When the paramedics arrived, they checked our vitals and determined that we were both fine. They clamped Eamon’s umbilical cord and Brendan cut it. One of them told me that I would have to go to the hospital but I said my midwives were on the way and I’d rather stay home. The midwives arrived about 15 minutes later. Satisfied that I was in good hands, the paramedics left soon after. I reclined in bed again and nursed Eamon while the midwives worked around us. The midwife who had checked my progress at the birth centre told me that at that time, the baby had been posterior. In an hour and a half, his position had changed and he was born. Brendan ran a couple loads of laundry that included every single towel we owned. The midwives weighed the baby. They helped me shower and put on fresh clothes. They made my bed. All the while, we talked about what a crazy experience this was. Then they left, and it was just the three of us.

Brendan ordered Thai food for dinner, at my request. We called our parents, siblings, and some close friends to share our joy. We soaked in the wonder of our new boy.

The next morning, my parents brought the other boys home to meet their brother. They were ecstatic and each wanted a turn to hold the baby. My heart surged. All these little people were mine!

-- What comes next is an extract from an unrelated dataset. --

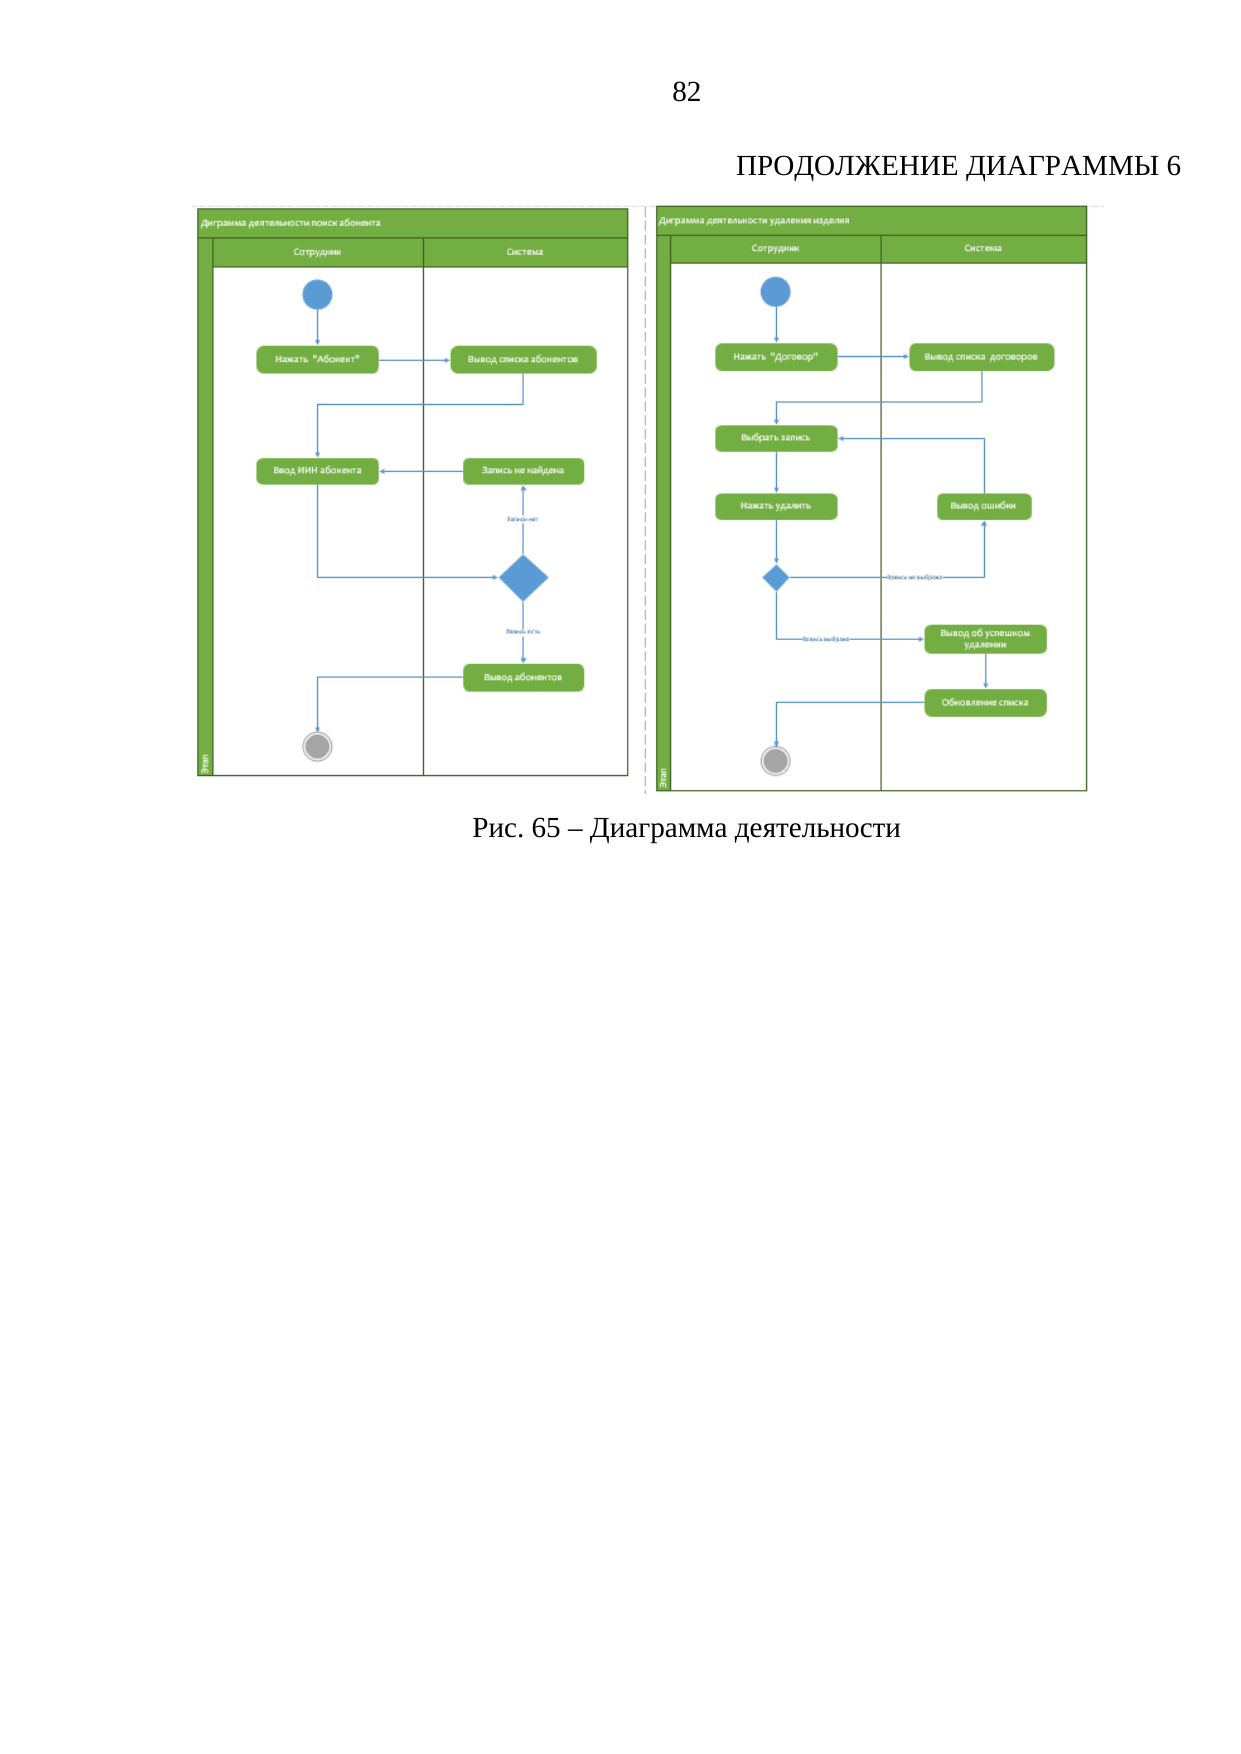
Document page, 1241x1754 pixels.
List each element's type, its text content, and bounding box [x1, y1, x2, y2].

picture [192, 198, 1105, 794]
text ПРОДОЛЖЕНИЕ ДИАГРАММЫ 6 [118, 148, 1181, 181]
text Рис. 65 – Диаграмма деятельности [118, 810, 1181, 843]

Over the next days and weeks, I gradually recovered from birth and we fell into the rhythm of our new reality as a family of six. Brendan had the whole summer off work, which was a blessing to all of us. It was one of the best summers of our family life. Eamon was an absolute delight from day one, and it was so nice to be able to enjoy our first summer all together in our new home.

Now Eamon is a whole year old. Like his brothers, he is walking, crawling up and down stairs, and throwing as many items as he can into the toilet, all before his first birthday. He smiles at anyone who looks at him, laughs at his brothers’ antics, and has eaten more dirt than is probably good for him. I love him so much and I can’t imagine life without him. Happy birthday, sweet Moomie!